SOURCE DOCUMENT:
I’m glad Kurt was able to help you resolve the zombie instance issue!
As for this:
This is normal and should stop after a couple minutes. This is libcluster trying to re-establish a connection from a running node to the lost/down node. After a period of time it stops trying.
You will see messages like this when you deploy a new release of your app because old nodes (and addresses) go away from the cluster.
Hopefully that helps you feel more comfortable with these non-error messages.
@Mark sorry if I wasn’t clear, but these messages have been occurring for months, with the same IPv6 address - specifically, the IPv6 address of the specific “zombie” instance that Kurt killed over a month ago. Here’s the context:
Thanks for the additional background! That is unusual. I haven’t seen that before.
I see from your log display that libcluster is trying to connect to the node that was removed. Because of the fly6pn topology, I’m assuming you are using the Cluster.Strategy.DNSPoll strategy. If that’s true, then I doubt the project has any nodes explicitly configured into it like the docs show is possible. That just wouldn’t make sense.

PROBLEMS AND TASKS:
**1.** From the forum thread about libcluster messages, pull out the passage from "You will see" to "seen that before." word for word.
**2.** Continue the forum thread about libcluster messages from its last sentence.
The rows are separate material and have no connection to the forum thread about libcluster messages.

EXTRACTED RECORDS:
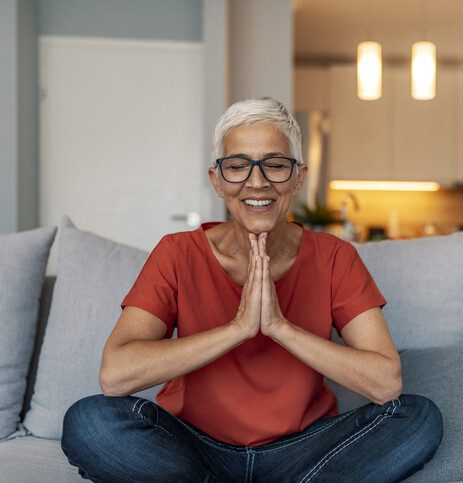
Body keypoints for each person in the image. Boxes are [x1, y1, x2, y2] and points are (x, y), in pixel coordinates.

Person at [61, 97, 443, 482]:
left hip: (302, 449)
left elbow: (386, 383)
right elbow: (115, 374)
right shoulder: (177, 252)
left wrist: (279, 327)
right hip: (195, 447)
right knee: (91, 421)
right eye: (237, 166)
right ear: (217, 180)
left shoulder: (335, 257)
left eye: (275, 165)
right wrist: (238, 328)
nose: (256, 182)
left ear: (298, 178)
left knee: (417, 417)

OUTPUTS FOR THE TASKS:
**1.**
You will see messages like this when you deploy a new release of your app because old nodes (and addresses) go away from the cluster.
Hopefully that helps you feel more comfortable with these non-error messages.
@Mark sorry if I wasn’t clear, but these messages have been occurring for months, with the same IPv6 address - specifically, the IPv6 address of the specific “zombie” instance that Kurt killed over a month ago. Here’s the context:
Thanks for the additional background! That is unusual. I haven’t seen that before.

**2.**
Are all the nodes identical Elixir apps? Or are there multiple apps in the same Fly organization?
Wondering if this issue is relevant to your situation.
@Mark the nodes are identical Elixir apps. We have other apps running in the same organization, but these have different names. The “zombie” instance was part of the cluster for our production application when it was alive. Even when it was no longer visible In the console, it was processing Oban jobs so it had the correct DB credentials, etc.
I also assume that the app has been deployed at least one since the zombie instance was shutdown? Have you tried doing a fly apps restart <APP_NAME>. The idea being to prod them to forget the removed node.
I’m not aware of anything from the Fly-side that could or would keep around Elixir’s awareness of a removed VM. I suspect it must be something from within the app. Yes, there was a problem where a rogue VM was left around, but with that gone, I can’t think of anything that would make an Elixir node still try to connect to that instance. Can you?
If you iex into a running instance, and run Node.list(), it lists all the other nodes known to the one you are connecting to. If the zombie node is still listed then it must somehow be running and connected… which doesn’t make sense. I’m stumped.
@Mark the zombie instance ID from the log messages doesn’t show when I do Node.list(). We have two VMs running, and when I do Node.list() on one, it only shows the other one.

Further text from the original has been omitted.